Text block:
When someone is ill and dying, we can tend to focus on the goodbye, as if it’s a single moment we must get “right.” But in the body, goodbye happens again and again through shared meals, jokes, silence, routine, caring for the person and the visits of others. Noticing these little goodbyes by naming and feeling and allowing it support our nervous systems process and integrate into what is actually happening, rather than bracing against it.
The film Goodbye June moved me so deeply because it showed this experience without glossing it over. It slowed down the family experience. The normal and mundane moments of a family gathering around a mother and grandmother were honoured. Life and grief coexisted in this movie. This movie was about presence and meaning and each family member feeling their own sadness, grief and love.
Goodbye June is an intimate family drama about siblings who reunite at their childhood home as their mother’s health declines, forcing them to confront old dynamics, unresolved tensions, and shared love. Set in the quiet spaces between conversations, the film explores how ordinary moments become the way a family slowly says goodbye. I cried the whole way through at the open heartness of this movie.

The task: Write the next part of the reflection on grief and the film Goodbye June, starting after its last sentence. The listing after this point comes from a separate source.

Supplied entries:
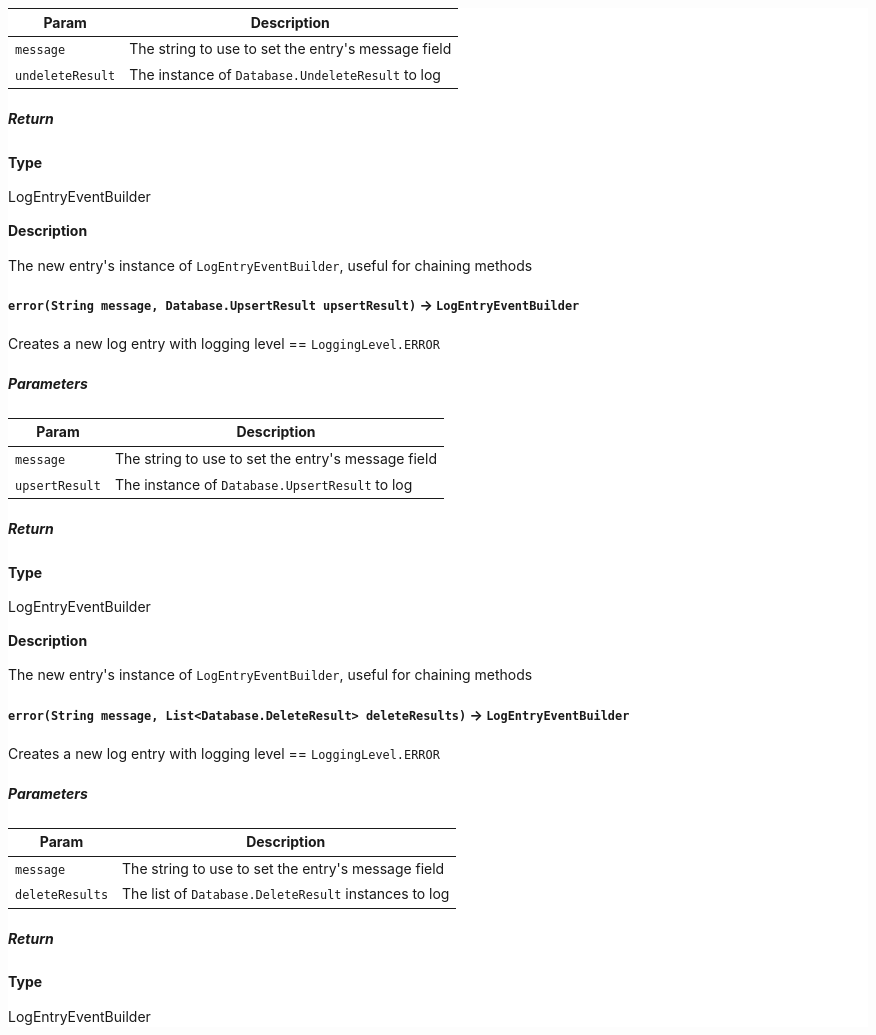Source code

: | Param            | Description                                        |
| ---------------- | -------------------------------------------------- |
| `message`        | The string to use to set the entry's message field |
| `undeleteResult` | The instance of `Database.UndeleteResult` to log   |

##### Return

**Type**

LogEntryEventBuilder

**Description**

The new entry's instance of `LogEntryEventBuilder`, useful for chaining methods

#### `error(String message, Database.UpsertResult upsertResult)` → `LogEntryEventBuilder`

Creates a new log entry with logging level == `LoggingLevel.ERROR`

##### Parameters

| Param          | Description                                        |
| -------------- | -------------------------------------------------- |
| `message`      | The string to use to set the entry's message field |
| `upsertResult` | The instance of `Database.UpsertResult` to log     |

##### Return

**Type**

LogEntryEventBuilder

**Description**

The new entry's instance of `LogEntryEventBuilder`, useful for chaining methods

#### `error(String message, List<Database.DeleteResult> deleteResults)` → `LogEntryEventBuilder`

Creates a new log entry with logging level == `LoggingLevel.ERROR`

##### Parameters

| Param           | Description                                          |
| --------------- | ---------------------------------------------------- |
| `message`       | The string to use to set the entry's message field   |
| `deleteResults` | The list of `Database.DeleteResult` instances to log |

##### Return

**Type**

LogEntryEventBuilder
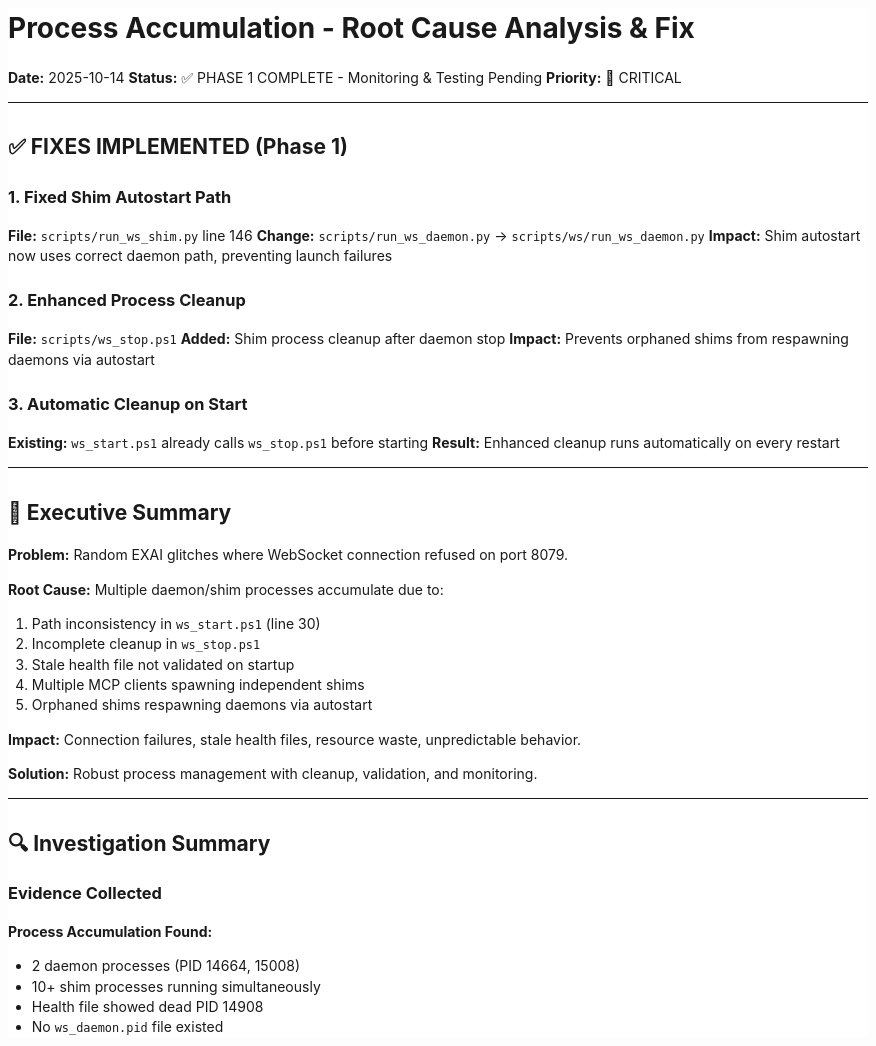 # Process Accumulation - Root Cause Analysis & Fix
**Date:** 2025-10-14
**Status:** ✅ PHASE 1 COMPLETE - Monitoring & Testing Pending
**Priority:** 🔴 CRITICAL

---

## ✅ FIXES IMPLEMENTED (Phase 1)

### 1. Fixed Shim Autostart Path
**File:** `scripts/run_ws_shim.py` line 146
**Change:** `scripts/run_ws_daemon.py` → `scripts/ws/run_ws_daemon.py`
**Impact:** Shim autostart now uses correct daemon path, preventing launch failures

### 2. Enhanced Process Cleanup
**File:** `scripts/ws_stop.ps1`
**Added:** Shim process cleanup after daemon stop
**Impact:** Prevents orphaned shims from respawning daemons via autostart

### 3. Automatic Cleanup on Start
**Existing:** `ws_start.ps1` already calls `ws_stop.ps1` before starting
**Result:** Enhanced cleanup runs automatically on every restart

---

## 🎯 Executive Summary

**Problem:** Random EXAI glitches where WebSocket connection refused on port 8079.

**Root Cause:** Multiple daemon/shim processes accumulate due to:
1. Path inconsistency in `ws_start.ps1` (line 30)
2. Incomplete cleanup in `ws_stop.ps1`
3. Stale health file not validated on startup
4. Multiple MCP clients spawning independent shims
5. Orphaned shims respawning daemons via autostart

**Impact:** Connection failures, stale health files, resource waste, unpredictable behavior.

**Solution:** Robust process management with cleanup, validation, and monitoring.

---

## 🔍 Investigation Summary

### Evidence Collected

**Process Accumulation Found:**
- 2 daemon processes (PID 14664, 15008)
- 10+ shim processes running simultaneously
- Health file showed dead PID 14908
- No `ws_daemon.pid` file existed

Result below:
The grief work I do is an invitation to notice what we hold in our body and mind. Our tears, numbness, anger, rage, sadness and confusion that come in the middle of an ordinary Tuesday, a counselling session or a special holiday are not interruptions, they are the process.
You don’t have to carry grief alone. A counsellor can offer a steady, compassionate space to share the weight of loving someone who is dying or who has died. Grief needs witnesses.When it’s shared, it can shift into something maybe a little bit easier to hold.